Aux termes de ses observations du 2 janvier 2024 sur la requête en omission de statuer, la SA ANTONIO NOVO sollicite du tribunal de :
In limine litis, déclarer la SELARL [Z] [E], prise en sa qualité de liquidateur judiciaire de la société [X] irrecevable en sa demande, En tout état de cause, débouter la SELARL [Z] [E], prise en sa qualité de liquidateur judiciaire de la société [X] de sa demande infondée de voir constater son désistement. Elle fait valoir, sur le fondement des articles 395 et 462 du Code de procédure civile, que la requête en omission de statuer n’est pas recevable dans la mesure où un appel a été interjeté par Monsieur [D] [X] à l’encontre dudit jugement, la Cour d’appel étant alors compétente pour statuer sur l’éventuelle omission. En outre, elle déclare qu’en tout état de cause, la SA ANTONIO NOVO avait formulé des demandes reconventionnelles à l’encontre de la société [X] et les avaient maintenues malgré la demande de désistement, de sorte que la constatation ou prise d’acte de ce désistement n’est pas fondée.
L’affaire a été évoquée à l’audience du 25 septembre 2024 et les parties ont été informées de que la décision a été mise en délibéré au 26 octobre 2024 par mise à disposition au greffe.
MOTIFS DE LA DÉCISION
Aux termes de l’article 463 du code de procédure civile, la juridiction qui a omis de statuer sur un chef de demande peut compléter son jugement sans porter atteinte à la chose jugée quant aux autres chefs, sauf à rétablir, s’il y a lieu, le véritable exposé des prétentions respectives des parties et de leurs moyens.
La demande doit être présentée un an au plus tard après que la décision est passée en force de chose jugée ou, en cas de pourvoi en cassation de ce chef, à compter de l’arrêt d’irrecevabilité.
Le juge statue après avoir entendu les parties ou celles-ci appelées.
En cas d’appel interjeté contre le jugement, l’effet dévolutif confère à la cour d’appel le pouvoir de réparer l’omission de statuer affectant le jugement déféré lorsque cela lui est demandé. Cet appel ne dessaisit cependant pas le tribunal, saisi antérieurement, du pouvoir de compléter sa décision selon la procédure prévue par l’article 463 du code de procédure civile.
En l’espèce, un appel du jugement rendu le 21 juin 2023 a été interjeté par Monsieur [D] [X] en date du 31 août 2023. La requête en omission de statuer, datée du 29 novembre 2023, étant postérieure à ladite déclaration d’appel, il s’en déduit que la Cour d’appel, saisie du tout, est compétente pour réparer l’omission de statuer.

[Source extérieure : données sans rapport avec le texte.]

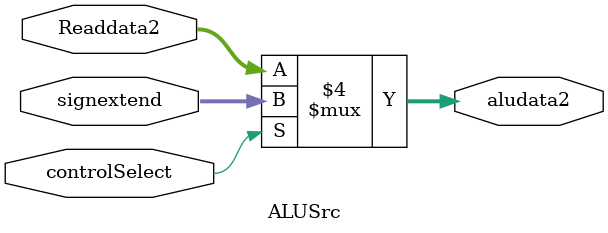
<source format=v>
`timescale 1ns / 1ps

module ALUSrc(controlSelect,Readdata2,signextend,aludata2);

input controlSelect;
input [63:0]Readdata2;
input [63:0]signextend;

output [63:0]aludata2;

always@(controlSelect)
    begin
        if (controlSelect==0)
            aludata2=Readdata2;
        else
            aludata2=signextend;
    end

endmodule


//module ALUSrc (instruction, data2, ALUSrc, ALU2, rst);
//alumux alu_mux(instruction, RFRD2, ALUSrc, ALU2, rst);
    
//    input [31:0] instruction;
//    input [63:0] data2;
//    input ALUSrc, rst;
    
//    output reg [63:0] ALU2;
       
//    always @(posedge rst, ALUSrc, instruction, data2)
//    begin
//        if ( rst )
//            ALU2 = 0;
        
//        else if ( ALUSrc == 1)
//            ALU2 = $signed(instruction[20:10]);
        
//        else if ( ALUSrc == 0)
//            ALU2 = data2;
//    end
//endmodule

</source>
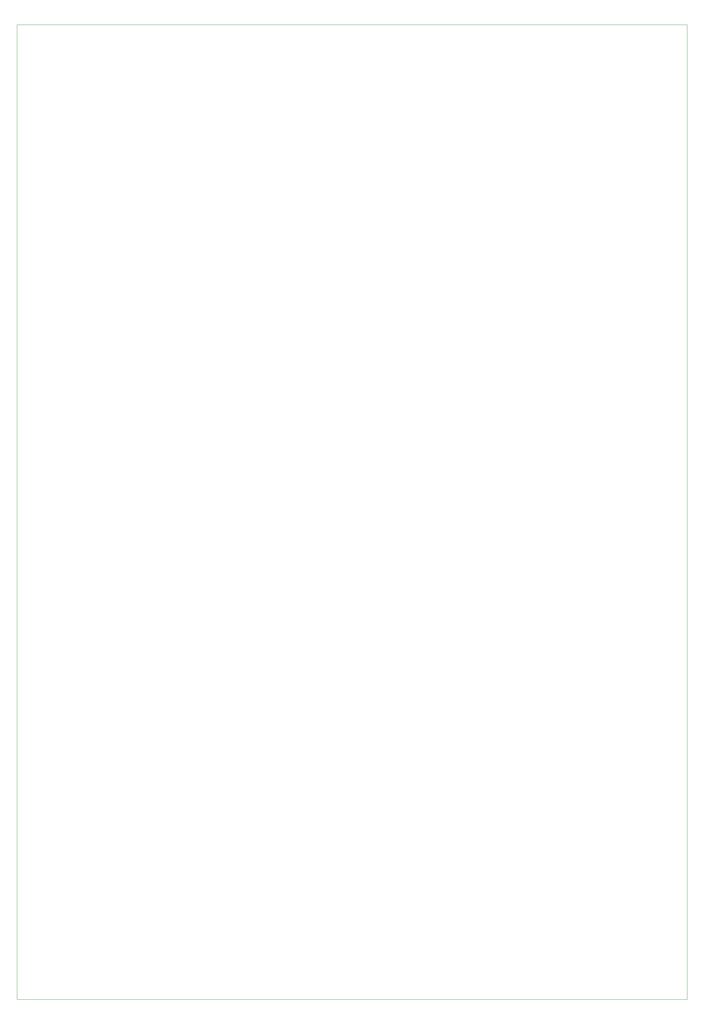
<source format=gm1>
G04 #@! TF.GenerationSoftware,KiCad,Pcbnew,7.0.9*
G04 #@! TF.CreationDate,2024-12-30T15:01:03+01:00*
G04 #@! TF.ProjectId,lightning-map,6c696768-746e-4696-9e67-2d6d61702e6b,rev?*
G04 #@! TF.SameCoordinates,Original*
G04 #@! TF.FileFunction,Profile,NP*
%FSLAX46Y46*%
G04 Gerber Fmt 4.6, Leading zero omitted, Abs format (unit mm)*
G04 Created by KiCad (PCBNEW 7.0.9) date 2024-12-30 15:01:03*
%MOMM*%
%LPD*%
G01*
G04 APERTURE LIST*
G04 #@! TA.AperFunction,Profile*
%ADD10C,0.100000*%
G04 #@! TD*
G04 APERTURE END LIST*
D10*
X385000000Y-81000000D02*
X207500000Y-81000000D01*
X385000000Y-339000000D02*
X385000000Y-81000000D01*
X207500000Y-339000000D02*
X385000000Y-339000000D01*
X207500000Y-81000000D02*
X207500000Y-339000000D01*
M02*

</source>
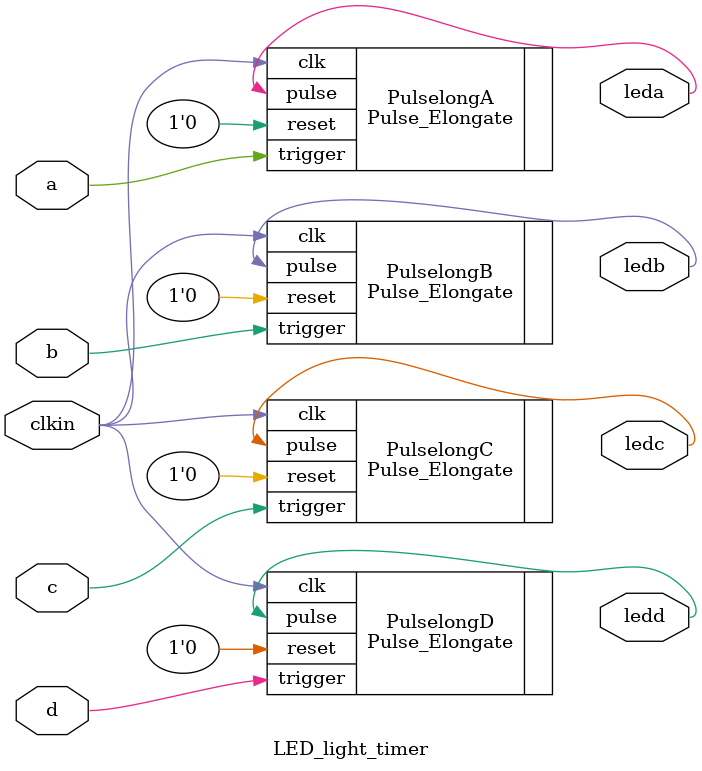
<source format=v>
`timescale 1ns / 1ps

module LED_light_timer(
    input a, b, c, d,
    input clkin,
    /*output reg clktriga,
    output reg clktrigb,
    output reg clktrigc,
    output reg clktrigd*/
    output leda, ledb, ledc, ledd
    );
    
    //wire pulseouta, pulseoutb, pulseoutc, pulseoutd;
    //wire ledchecka, ledcheckb, ledcheckc, ledcheckd;
   //wire masterinput, masterpulseout;
    //reg [3:0] pulsecheck = 4'd0;
    
    /*or(masterinput, a, b, c, d);
    
    Pulse_Elongate PulselongMaster(.clk(clkin),                   //initiates at any pushbutton press
                             .trigger(masterinput),         //for comparing with other pulses within the same duration
                             .reset(1'b0), 
                             .pulse(masterpulseout));
                             
    and(ledchecka, masterpulseout, a);
    and(ledcheckb, masterpulseout, b);
    and(ledcheckc, masterpulseout, c);
    and(ledcheckd, masterpulseout, d);*/
    

    Pulse_Elongate PulselongA(.clk(clkin), 
                       .trigger(a), 
                       .reset(1'b0), 
                       .pulse(leda));
    /*always@(posedge a)
    begin
        if(pulseouta==1)
        pulsecheck[0]<=1;
        
        else
        pulsecheck[0]<=0;
    end*/
    

    Pulse_Elongate PulselongB(.clk(clkin), 
                       .trigger(b), 
                       .reset(1'b0), 
                       .pulse(ledb));
    /*always@(posedge b)
    begin
        if(pulseoutb==1)
        pulsecheck[1]<=1;
        
        else
        pulsecheck[1]<=0;
    end*/
    
    
    
    Pulse_Elongate PulselongC(.clk(clkin), 
                       .trigger(c), 
                       .reset(1'b0), 
                       .pulse(ledc));      
    /*always@(posedge c)
    begin
        if(pulseoutc==1)
        pulsecheck[2]<=1;
        
        else
        pulsecheck[2]<=0;
    end*/
    
    
    Pulse_Elongate PulselongD(.clk(clkin), 
                       .trigger(d), 
                       .reset(1'b0), 
                       .pulse(ledd));    
    /*always@(posedge d)
    begin
        if(pulseoutd==1)
        pulsecheck[3]<=1;
        
        else
        pulsecheck[3]<=0;
    end
    
    
    wire pulsechkor;
    or(pulsechkor,              //returns zero if all pulseouts are zero
       pulseouta,               //returns 1 if any of the pulses active
       pulseoutb,
       pulseoutc,
       pulseoutd);     
    
    
    always@(pulsechkor)         //when all pulses zero, assign zero to the register
    begin
        if(pulsechkor == 1'b0)
            pulsecheck <= 4'b0000;
    end
    
    wire ledctrlmux;
    and(ledctrlmux,                                                             //select line input to the ledctrl mux
        pulsecheck[0], pulsecheck[1], pulsecheck[2], pulsecheck[3],             //ledctrlmux line high if pulsecheck register 1111 and all pulses zero
        ~(pulsechkor));          
    
         
    wire [3:0] ledctrl;
    assign ledctrl[0] = ledctrlmux? 1 : 0;
    assign ledctrl[1] = ledctrlmux? 1 : 0;
    assign ledctrl[2] = ledctrlmux? 1 : 0;
    assign ledctrl[3] = ledctrlmux? 1 : 0;
    
    
    assign leda = pulseouta && ~(ledctrl[0]);                       //led lights till pulseout high and ledctrl is low
    assign ledb = pulseoutb && ~(ledctrl[1]);                       //as soon as ledctrl goes high(i.e., when all pulses zero and reg = 1111),
    assign ledc = pulseoutc && ~(ledctrl[2]);                       //all leds turn off
    assign ledd = pulseoutd && ~(ledctrl[3]);   */
                                                        
    /*
    assign pulsecheck[0] = pulseouta? 1 : 0 ;                  
    assign pulsecheck[1] = pulseoutb? 1 : 0 ;
    assign pulsecheck[2] = pulseoutc? 1 : 0 ;
    assign pulsecheck[3] = pulseoutd? 1 : 0 ;
    
   
    
    assign leda = pulseouta && pulsechkor;                                                                      
    assign ledb = pulseoutb && pulsechkor;                                                                      
    assign ledc = pulseoutc && pulsechkor;                                                                      
    assign ledd = pulseoutd && pulsechkor; */
    
    
                                                 
    /*always@(pulsecheck)                               //negedge pulseouta, negedge pulseoutb
    begin
      //  aON <= 0;
       // bON <= 0;
        if(pulsecheck == 4'b0000)begin
        leda <= 0;
        ledb <= 0; 
        ledc <= 0; 
        ledd <= 0; end
    end*/
    endmodule   
    
    
    
    //------------------------------------------------------------//
    
    
    /*wire outa, outb, outc, outd;
    reg clktriga = 0;
    reg clktrigb = 0;
    reg clktrigc = 0;
    reg clktrigd = 0;
    
    always@(a or b or c or d)
    begin
    clktriga <= 0;
    clktrigb <= 0;
    clktrigc <= 0;
    clktrigd <= 0;
        if(a==1 && b==0 && c==0 && d==0)
            begin
                clktrigb<=1;
                clktrigc<=1;
                clktrigd<=1;
            end
        
        if(a==0 && b==1 && c==0 && d==0)
            begin
                clktriga<=1;
                clktrigc<=1;
                clktrigd<=1;
            end
            
        if(a==0 && b==0 && c==1 && d==0)
            begin
                clktrigb<=1;
                clktriga<=1;
                clktrigd<=1;
            end
            
        if(a==0 && b==0 && c==0 && d==1)
            begin
                clktrigb<=1;
                clktrigc<=1;
                clktriga<=1;
            end
    end
    
    assign outa = clktriga && clkin;
    assign outb = clktrigb && clkin;
    assign outc = clktrigc && clkin;
    assign outd = clktrigd && clkin;
    or(outpb, outa, outb, outc, outd);
    
    reg [28:0] counta = 0;
    reg [28:0] countb = 0;
    reg [28:0] countc = 0;
    reg [28:0] countd = 0;
    
    /*always@(outpb)
    begin
        leda <= 1;
        ledb <= 1;
        ledc <= 1;
        ledd <= 1;
        if(counta == 28'd49_999_999)
        begin
            counta<=0;
            leda<=0;    
            ledb<=0;    
            ledc<=0;    
            ledd<=0;    
        end
        else
            counta <= counta+1;
    end*/
    
    /*always@(posedge outa)
    begin
    leda=1;
        if(counta == 28'd99_999)
        begin
            counta<=0;
            leda<=0;
        end
        else
            counta = counta+1;
    end
    
    
    always@(posedge outb)
    begin
    ledb=1;
        if(countb == 28'd99_999)
        begin
            countb<=0;
            ledb<=0;
        end
        else
            countb = countb+1;
    end
    
    always@(posedge outc)
    begin
    ledc=1;
        if(countc == 28'd99_999)
        begin
            countc<=0;
            ledc<=0;
        end
        else
            countc = countc+1;
    end
    
    always@(posedge outd)
    begin
    ledd=1;
        if(countd == 28'd99_999)
        begin
            countd<=0;
            ledd<=0;
        end
        else
            countd = countd+1;
    end*/


</source>
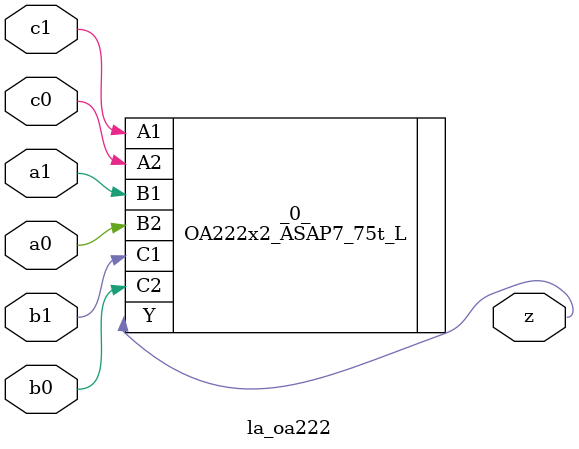
<source format=v>

/* Generated by Yosys 0.44 (git sha1 80ba43d26, g++ 11.4.0-1ubuntu1~22.04 -fPIC -O3) */

(* top =  1  *)
(* src = "generated" *)
(* keep_hierarchy *)
module la_oa222 (
    a0,
    a1,
    b0,
    b1,
    c0,
    c1,
    z
);
  (* src = "generated" *)
  input a0;
  wire a0;
  (* src = "generated" *)
  input a1;
  wire a1;
  (* src = "generated" *)
  input b0;
  wire b0;
  (* src = "generated" *)
  input b1;
  wire b1;
  (* src = "generated" *)
  input c0;
  wire c0;
  (* src = "generated" *)
  input c1;
  wire c1;
  (* src = "generated" *)
  output z;
  wire z;
  OA222x2_ASAP7_75t_L _0_ (
      .A1(c1),
      .A2(c0),
      .B1(a1),
      .B2(a0),
      .C1(b1),
      .C2(b0),
      .Y (z)
  );
endmodule

</source>
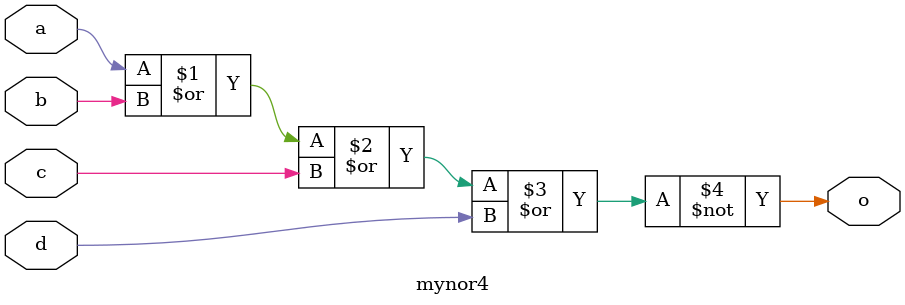
<source format=v>
module mynor2(input a,b,
		output o);
	assign o = ~(a | b);
endmodule

module mynor3(input a, b, c,
		output o);
	assign o = ~(a | b | c);
endmodule 


module mynor4(input a, b, c, d,
		output o);
	assign o = ~(a | b | c | d);
endmodule

</source>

Par conséquence, la requête en omission de statuer est irrecevable en l’espèce.
PAR CES MOTIFS
Le Tribunal, statuant publiquement, contradictoirement et en premier ressort,
DECLARE irrecevable la requête en omission de statuer,
CONDAMNE la SELARL [Z] [E], prise en sa qualité de liquidateur judiciaire de la société [X], aux dépens.
Ainsi jugé et rendu par mise à disposition au greffe.
En foi de quoi, la présidente et le greffier ont signé le présent jugement.